SOUTH AFRICA – South African food company RCL Foods has posted a decrease in earnings from its chicken business in the past year, and blames the result on oversupply of chicken in the market.
RCL Foods’ Chicken business unit delivered an EBITDA (Earnings Before Interest, Taxes, Depreciation and Amortisation) down 62 per cent on the comparable period last year, despite gains in the company’s Quick Service Restaurant (QSR) share.
The company blamed the market crisis on ‘massive oversupply’, caused by surplus domestic volumes and what it called ‘dumped imports’.
South Africa negotiated an agreement with the US last year that involved tariff-free quotas of key agricultural products such as chicken from the US, in return for preferential trade rules under the African Growth and Opportunity Act (AGOA).

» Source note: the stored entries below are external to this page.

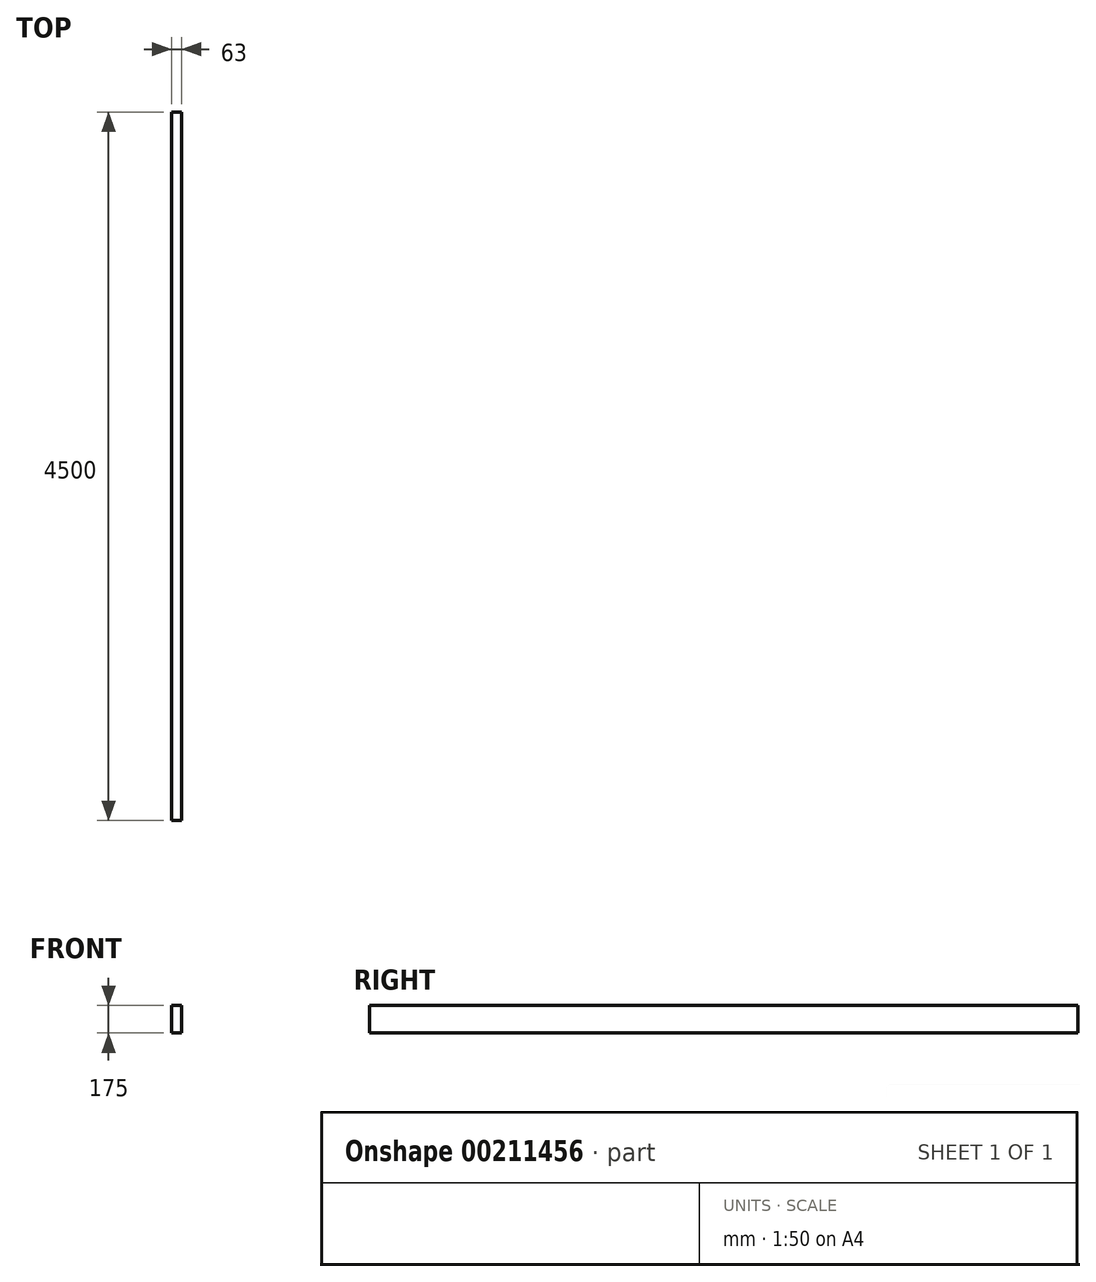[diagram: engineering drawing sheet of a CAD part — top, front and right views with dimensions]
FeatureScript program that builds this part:
annotation { "Feature Type Name" : "Feature", "Feature Type Description" : "" }
export const myFeature = defineFeature(function(context is Context, id is Id, definition is map)
    precondition{}
    {
        {
            var Q0;
            Q0=qCreatedBy(makeId("Front.planeOp"),FACE);
            var sketch = newSketch(context, id + "F0", { "sketchPlane" : qUnion([Q0])});
            skLineSegment(sketch, "E0.bottom", {"start": v(-28.95, 87.5) * mm, "end": v(34.05, 87.5) * mm});
            skLineSegment(sketch, "E0.top", {"start": v(-28.95, -87.5) * mm, "end": v(34.05, -87.5) * mm});
            skLineSegment(sketch, "E0.left", {"start": v(-28.95, 87.5) * mm, "end": v(-28.95, -87.5) * mm});
            skLineSegment(sketch, "E0.right", {"start": v(34.05, 87.5) * mm, "end": v(34.05, -87.5) * mm});
            skPoint(sketch, "E0.middle", {"position": v(2.55, 0) * mm});
            skSolve(sketch);
        }
        {
            var Q0;
            Q0=qSketchRegion(id+"F0",true);
            extrude(context, id + "F1", {"entities" : qUnion([Q0]), "depth" : 4500 * mm, "symmetric" : true});
        }
    });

RCL Foods said it supports the renewal of this trade agreement for reasons of national interest even though it is detrimental to the poultry industry.
The 65,000-ton quota, relative to the total annual poultry consumption in South Africa, is not substantial, yet it is a further source of supply in an extremely oversupplied market. The company said it is changing its business model to cope with these market conditions.
RCL Foods said it is working with others in the industry to try and reduce imports from other areas, such as by pushing for a 37 per cent import tariff on European Union bone-in chicken products.
The company added that it supports new South African rules limiting the injection of brine into poultry products, saying that: "excessive injection levels by the larger manufacturers has compromised the integrity of South African chicken and the poultry industry."